### What you have to do
Using the data below, copy out all lines with the word "center".

### Supplied records

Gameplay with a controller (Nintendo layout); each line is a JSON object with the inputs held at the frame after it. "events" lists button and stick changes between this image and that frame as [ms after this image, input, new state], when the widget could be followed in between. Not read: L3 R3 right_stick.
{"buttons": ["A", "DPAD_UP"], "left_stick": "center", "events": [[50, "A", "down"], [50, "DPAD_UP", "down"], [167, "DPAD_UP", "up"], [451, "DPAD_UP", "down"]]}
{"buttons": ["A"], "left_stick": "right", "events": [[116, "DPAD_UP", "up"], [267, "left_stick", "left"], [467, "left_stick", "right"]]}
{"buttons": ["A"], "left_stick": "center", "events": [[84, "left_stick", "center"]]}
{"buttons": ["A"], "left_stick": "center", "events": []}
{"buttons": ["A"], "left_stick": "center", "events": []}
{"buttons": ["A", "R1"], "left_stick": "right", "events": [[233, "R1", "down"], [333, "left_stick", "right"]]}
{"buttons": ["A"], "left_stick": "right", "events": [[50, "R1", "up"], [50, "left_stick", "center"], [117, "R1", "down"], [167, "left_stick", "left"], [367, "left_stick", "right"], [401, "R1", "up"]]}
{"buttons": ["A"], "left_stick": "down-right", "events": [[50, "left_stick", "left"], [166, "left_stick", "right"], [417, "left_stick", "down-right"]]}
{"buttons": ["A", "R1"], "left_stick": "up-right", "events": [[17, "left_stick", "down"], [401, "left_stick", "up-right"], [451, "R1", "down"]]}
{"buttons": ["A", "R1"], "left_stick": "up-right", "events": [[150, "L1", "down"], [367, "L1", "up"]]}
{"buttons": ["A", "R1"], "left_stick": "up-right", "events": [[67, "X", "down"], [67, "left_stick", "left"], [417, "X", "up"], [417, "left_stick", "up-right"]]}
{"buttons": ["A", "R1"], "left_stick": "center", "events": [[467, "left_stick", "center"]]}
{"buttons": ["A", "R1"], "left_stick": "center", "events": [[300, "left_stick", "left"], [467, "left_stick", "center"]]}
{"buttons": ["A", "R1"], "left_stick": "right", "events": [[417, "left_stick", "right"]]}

### The answer
{"buttons": ["A", "DPAD_UP"], "left_stick": "center", "events": [[50, "A", "down"], [50, "DPAD_UP", "down"], [167, "DPAD_UP", "up"], [451, "DPAD_UP", "down"]]}
{"buttons": ["A"], "left_stick": "center", "events": [[84, "left_stick", "center"]]}
{"buttons": ["A"], "left_stick": "center", "events": []}
{"buttons": ["A"], "left_stick": "center", "events": []}
{"buttons": ["A"], "left_stick": "right", "events": [[50, "R1", "up"], [50, "left_stick", "center"], [117, "R1", "down"], [167, "left_stick", "left"], [367, "left_stick", "right"], [401, "R1", "up"]]}
{"buttons": ["A", "R1"], "left_stick": "center", "events": [[467, "left_stick", "center"]]}
{"buttons": ["A", "R1"], "left_stick": "center", "events": [[300, "left_stick", "left"], [467, "left_stick", "center"]]}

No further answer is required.